● **TASK STATEMENT**
Look through the records below for the line with "Togg LFP Batarya Kullanımını Resmi Olarak" and the line with "Bis zu 30 W/Port und 240 W", then return those lines and all lines between, exactly.

● **PROVIDED DATA**
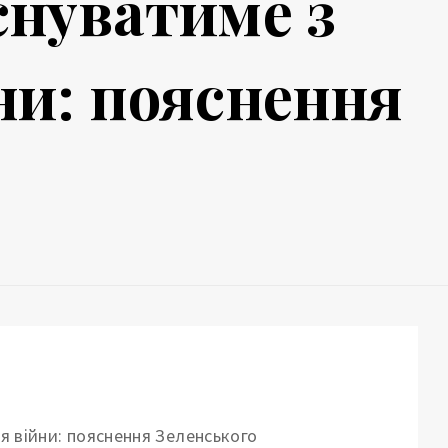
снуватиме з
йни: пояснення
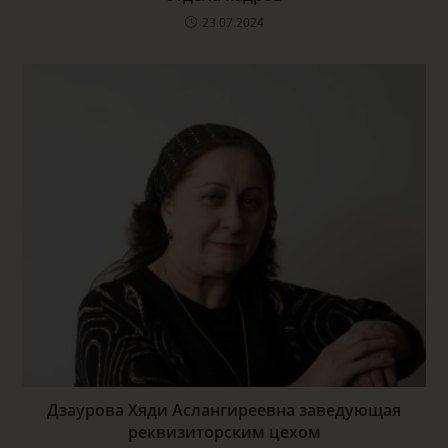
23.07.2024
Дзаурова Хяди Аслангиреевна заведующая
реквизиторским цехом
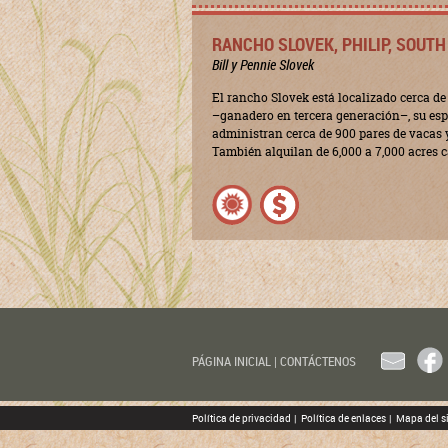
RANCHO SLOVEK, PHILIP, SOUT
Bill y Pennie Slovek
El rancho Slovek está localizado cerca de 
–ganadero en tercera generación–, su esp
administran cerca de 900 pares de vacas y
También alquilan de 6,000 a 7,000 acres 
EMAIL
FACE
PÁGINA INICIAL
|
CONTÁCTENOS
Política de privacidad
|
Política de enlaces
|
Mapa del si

---

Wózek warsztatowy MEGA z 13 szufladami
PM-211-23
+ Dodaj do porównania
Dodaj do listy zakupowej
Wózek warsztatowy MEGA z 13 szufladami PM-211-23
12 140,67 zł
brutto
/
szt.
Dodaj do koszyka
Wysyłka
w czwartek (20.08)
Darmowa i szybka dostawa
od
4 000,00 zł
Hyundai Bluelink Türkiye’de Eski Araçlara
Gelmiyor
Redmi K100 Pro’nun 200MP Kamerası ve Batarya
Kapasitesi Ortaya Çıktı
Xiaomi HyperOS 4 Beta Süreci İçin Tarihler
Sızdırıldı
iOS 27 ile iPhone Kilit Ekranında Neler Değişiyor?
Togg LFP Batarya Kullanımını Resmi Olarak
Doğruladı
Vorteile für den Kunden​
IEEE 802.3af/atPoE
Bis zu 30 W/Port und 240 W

● **ANSWER SPACE**
Togg LFP Batarya Kullanımını Resmi Olarak
Doğruladı
Vorteile für den Kunden​
IEEE 802.3af/atPoE
Bis zu 30 W/Port und 240 W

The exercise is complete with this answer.